If the above passage was creatively rephrased it could stand as an oath of allegiance for Tea Party members. The desire to reduce politics and the world to the most simplistic terms has been a hallmark of rightist politicians from the local to the international level. George W. Bush's "Axis of Evil" was one example, of many, of his attempts to turn the world into an Us versus Them situation. And the current crop of GOP presidential candidates go out of their way to boil all issues down to whether something is American (capitalist, Christian, pro-family, patriotic) or un-American (socialist, godless, liberal, elitist). Sarah Palin's success amongst the rightist demographic is based largely on her simple-mindedness; they can rest assured that she has no complex or contradictory thoughts, and her opinions proceed from a simplistic and unalterable set of values.

It would also seem that politicians who are, to put it scientifically, dumber than a bag of hammers, are invariably working for the right. It's a perfect environment for them; they have self-esteem issues from knowing that they're dunces, and right-wing parties keep things simple for them with policies and slogans a sixth grader can understand. Examples of dim bulb rightists are almost too numerous to mention. But I will: the previously mentioned Sarah Palin, Dan Quayle, Ronald Reagan, Rick Perry, Michele Bachmann, Rick Santorum and George W. All of these people have been the butt of late-night TV humour precisely because they are stupid. Finding an equal number of high-profile left-wing politicians this dumb is almost impossible. There are leftists who promote policies or causes that could be described as flawed, futile, inefficient or wrong-headed, but it's difficult to find a lefty who's transparently a slack-jawed yokel in the way that Dubya was. This isn't to say that the left can't attract wingnuts, which it can and does, but those wingnuts usually did very well in school.
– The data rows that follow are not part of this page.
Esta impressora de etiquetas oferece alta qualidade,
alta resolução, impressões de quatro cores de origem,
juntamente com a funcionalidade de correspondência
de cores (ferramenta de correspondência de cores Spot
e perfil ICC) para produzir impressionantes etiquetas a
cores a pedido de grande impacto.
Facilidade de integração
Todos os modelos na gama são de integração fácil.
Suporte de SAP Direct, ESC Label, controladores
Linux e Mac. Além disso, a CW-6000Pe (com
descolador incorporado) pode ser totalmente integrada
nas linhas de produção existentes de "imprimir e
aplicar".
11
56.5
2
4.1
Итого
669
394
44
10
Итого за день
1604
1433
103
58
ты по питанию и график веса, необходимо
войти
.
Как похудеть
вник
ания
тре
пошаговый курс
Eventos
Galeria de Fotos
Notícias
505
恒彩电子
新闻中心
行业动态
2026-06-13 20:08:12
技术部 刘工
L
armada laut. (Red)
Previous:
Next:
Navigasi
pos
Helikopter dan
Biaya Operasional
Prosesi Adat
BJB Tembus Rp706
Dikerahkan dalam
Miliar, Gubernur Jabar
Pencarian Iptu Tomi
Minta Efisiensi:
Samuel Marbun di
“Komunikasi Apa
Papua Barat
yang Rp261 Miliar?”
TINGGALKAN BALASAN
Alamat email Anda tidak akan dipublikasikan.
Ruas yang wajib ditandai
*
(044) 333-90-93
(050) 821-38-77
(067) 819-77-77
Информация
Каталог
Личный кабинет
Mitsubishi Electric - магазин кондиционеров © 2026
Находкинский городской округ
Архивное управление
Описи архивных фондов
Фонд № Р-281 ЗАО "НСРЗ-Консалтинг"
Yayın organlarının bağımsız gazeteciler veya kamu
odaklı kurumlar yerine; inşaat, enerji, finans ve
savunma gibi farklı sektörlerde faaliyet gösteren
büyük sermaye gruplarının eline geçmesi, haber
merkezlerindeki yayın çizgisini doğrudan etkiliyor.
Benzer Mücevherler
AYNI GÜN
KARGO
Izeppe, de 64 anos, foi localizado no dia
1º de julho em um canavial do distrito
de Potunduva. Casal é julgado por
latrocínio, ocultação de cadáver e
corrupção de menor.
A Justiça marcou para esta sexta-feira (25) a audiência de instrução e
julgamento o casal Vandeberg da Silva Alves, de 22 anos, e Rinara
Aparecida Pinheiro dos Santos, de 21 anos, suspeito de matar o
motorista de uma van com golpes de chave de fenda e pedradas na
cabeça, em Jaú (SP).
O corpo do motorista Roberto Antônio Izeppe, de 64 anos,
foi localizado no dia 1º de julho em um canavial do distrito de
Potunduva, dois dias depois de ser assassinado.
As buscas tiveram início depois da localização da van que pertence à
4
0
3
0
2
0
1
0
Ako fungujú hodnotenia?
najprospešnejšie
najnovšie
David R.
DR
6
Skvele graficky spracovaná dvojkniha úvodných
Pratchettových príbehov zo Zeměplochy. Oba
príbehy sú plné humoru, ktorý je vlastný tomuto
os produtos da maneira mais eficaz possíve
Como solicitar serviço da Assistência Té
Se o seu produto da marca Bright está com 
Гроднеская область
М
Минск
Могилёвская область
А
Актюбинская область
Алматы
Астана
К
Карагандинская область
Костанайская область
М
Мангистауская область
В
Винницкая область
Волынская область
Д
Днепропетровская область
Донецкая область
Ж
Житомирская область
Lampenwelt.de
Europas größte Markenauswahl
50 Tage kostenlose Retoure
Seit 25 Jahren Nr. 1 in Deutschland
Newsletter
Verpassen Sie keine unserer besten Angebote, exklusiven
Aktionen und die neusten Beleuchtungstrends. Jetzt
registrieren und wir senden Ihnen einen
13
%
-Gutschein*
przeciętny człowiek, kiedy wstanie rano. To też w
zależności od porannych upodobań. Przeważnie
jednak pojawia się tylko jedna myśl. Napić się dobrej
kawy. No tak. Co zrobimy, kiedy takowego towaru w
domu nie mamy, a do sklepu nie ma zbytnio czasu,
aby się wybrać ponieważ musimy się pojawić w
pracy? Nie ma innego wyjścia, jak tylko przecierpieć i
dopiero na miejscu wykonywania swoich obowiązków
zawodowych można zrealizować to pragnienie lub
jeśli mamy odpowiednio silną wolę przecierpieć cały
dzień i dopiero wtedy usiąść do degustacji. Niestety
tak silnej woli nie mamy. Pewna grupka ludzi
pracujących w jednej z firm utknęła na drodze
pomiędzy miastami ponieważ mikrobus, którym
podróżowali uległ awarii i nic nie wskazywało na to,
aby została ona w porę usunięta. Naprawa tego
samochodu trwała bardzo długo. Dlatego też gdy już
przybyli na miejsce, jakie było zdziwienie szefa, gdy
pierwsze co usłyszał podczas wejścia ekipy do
I'm not arguing that all rightists are dimwits or psychological misfits. Some could be categorized as members of the patrician class, who feel that it's the right and duty of the upper-classes to control the levers of power. George H. Bush and Nelson Rockefeller would be examples of patricians, and British political history is stuffed with this type of politician. An even larger category of rightists consists of careerists. These rightists have chosen their political path because it seems to be a quick and easy route to the top of the political ladder. Even though Barack Obama isn't a rightist (at least by American definitions), his political life story provides a fine example of a careerist at work, constantly moving onward and upward without taking a strong stand on anything in particular on the way up.

I'd love to toss out more quotes from Dixon's book but then this post would run on forever. The conclusion that can certainly be drawn from it is that one's political preference is often determined by psychological traits. On the Psychology of Military Incompetence is not as dry a read as I may have made it sound. Dixon is a witty writer, and his stories of military ineptitude through the ages are fascinating and often jaw-dropping. I don't think it's still in print, but Amazon has it in Kindle format, and a good-sized library system probably has a copy or two.